Am Ende des Jülich-Klevischen Erbfolgestreits mußten sich die Hohenzollern das Gesamterbe Jülich-Kleve-Bergs nur mit Pfalz-Neuburg teilen. Das Herzogtum Kleve und die Grafschaften Mark und Ravensberg fielen aufgrund des Vertrags von Xanten 1614 an das Kurfürstentum Brandenburg. Erstmals gelangte Brandenburg-Preußen somit in den Besitz von Gebieten im Rheinland und in Westfalen. Ein preußisches Interesse, diese Gebiete durch weitere Westexpansion zu verbinden, wurde so begründet und im 19. Jahrhundert verwirklicht.

Nachdem ihr Ehemann zum Kalvinismus übergetreten war, wurde Anna zur Fürsprecherin der lutherischen Bevölkerung.
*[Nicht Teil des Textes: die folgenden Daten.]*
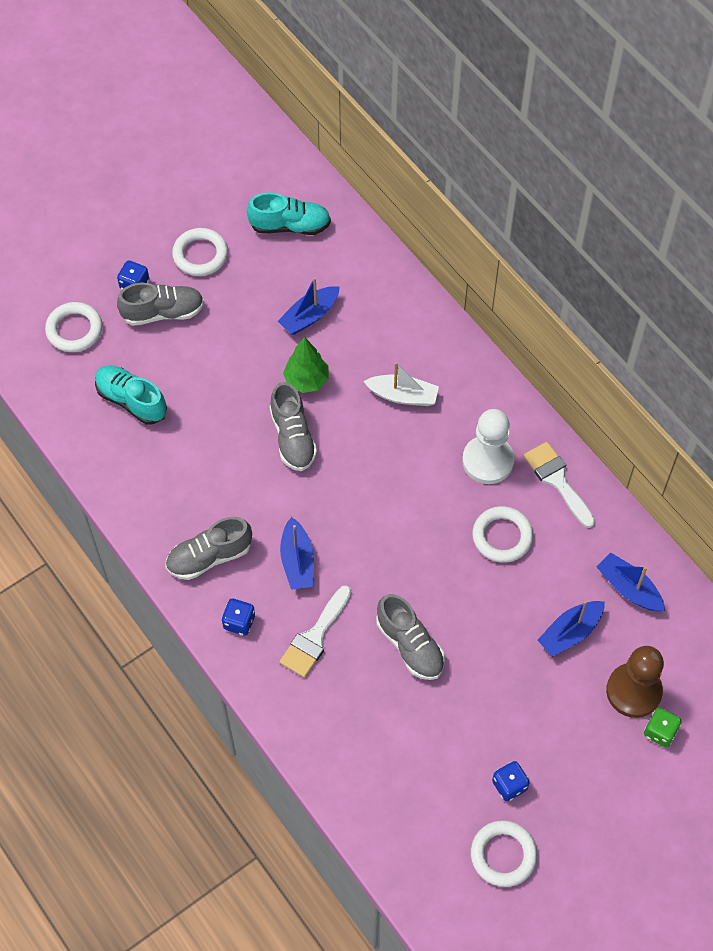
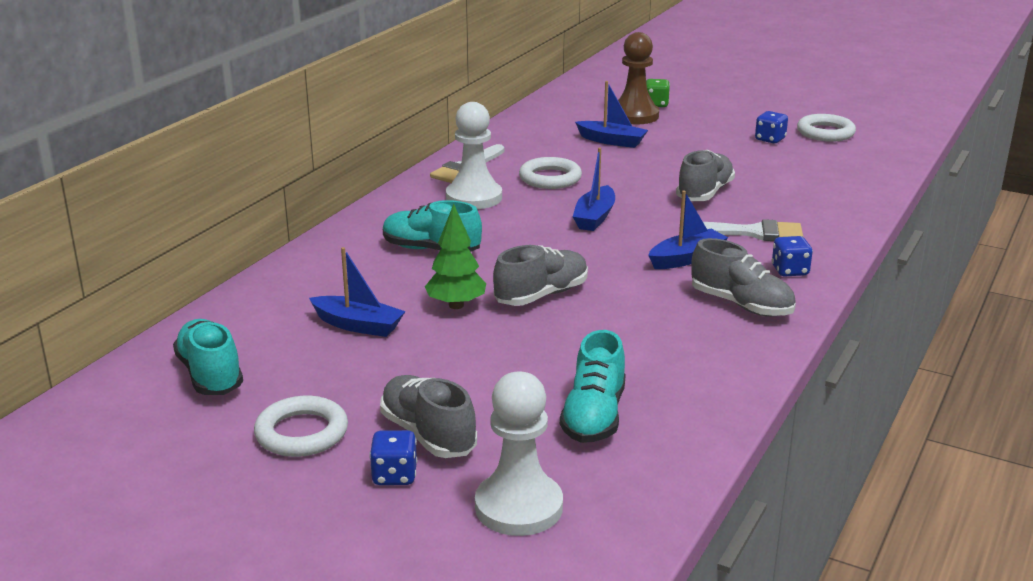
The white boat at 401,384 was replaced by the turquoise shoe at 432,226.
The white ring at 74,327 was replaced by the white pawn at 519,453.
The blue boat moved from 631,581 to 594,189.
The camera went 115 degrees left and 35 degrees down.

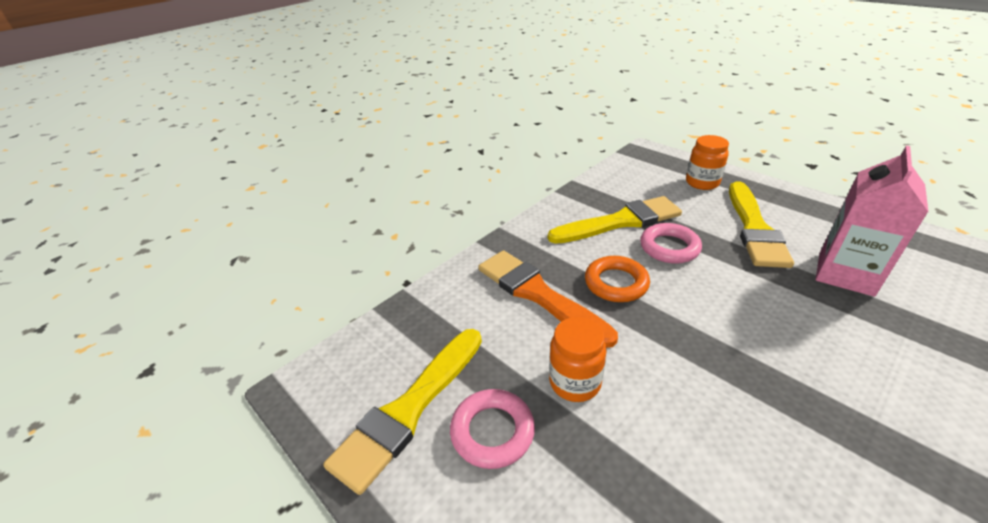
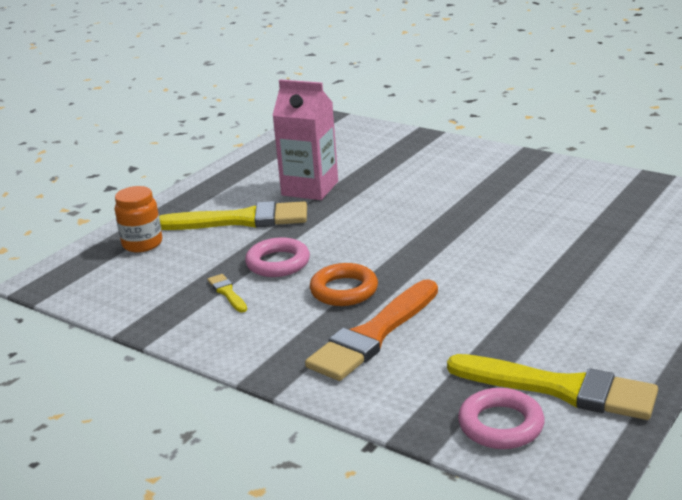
The yellow brush at 615,220 changed to 0.43 times the size.
The pink ring moved from 492,429 to 501,418.
The orange jar at 578,359 disappeared.
The camera went 100 degrees left and 10 degrees down.

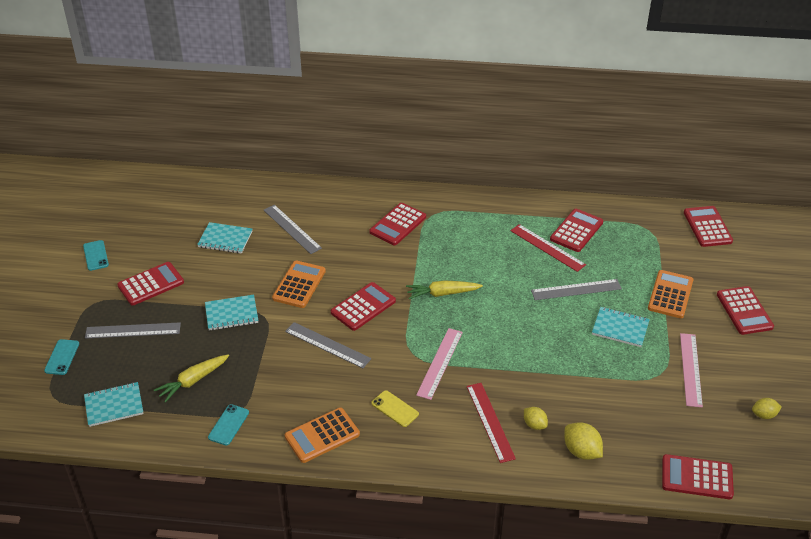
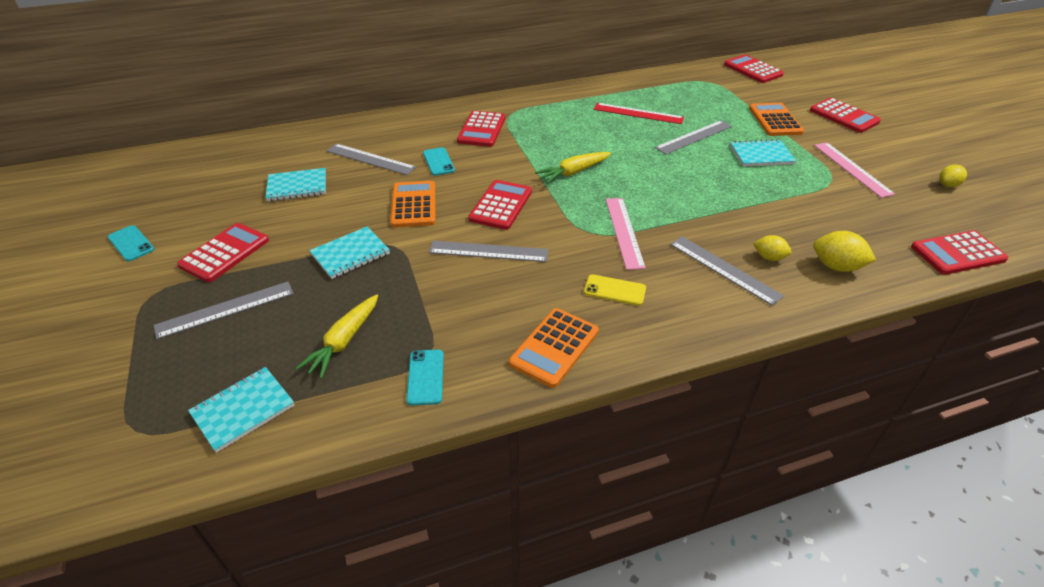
The turquoise phone moved from 61,357 to 439,161.
The red ruler at 491,423 became the grey ruler at 727,271.
The red calculator at 576,230 disappeared.
The camera went 25 degrees left and 0 degrees up.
Proteste und Eingaben waren meist an sie gerichtet. Durch ihr Festhalten am Besuch des lutherischen Gottesdienstes trug sie zur Behauptung der lutherischen Konfession bei. Sie unterhielt enge Beziehungen mit Sachsen, dem Zentrum der lutherischen Orthodoxie.

Auch nach dem Übergang der Kurwürde auf ihren Sohn Georg Wilhelm spielte Anna noch eine einflußreiche Rolle. Sie war eine Gegnerin der Habsburger und verheiratete ihre Tochter Maria Eleonore ohne ihren Sohn vorher zu informieren mit Gustav Adolf von Schweden.

Damit untergrub sie von Anfang an die Autorität und das internationale Ansehen des Kurfürsten. Ziel war es erneut, die Ansprüche Brandenburgs auf Preußen zu stärken. Dies war ein durchaus gewagter Schritt, führte Schweden doch gerade Krieg mit Polen, dem Preußen lehnsrechtlich noch unterstand.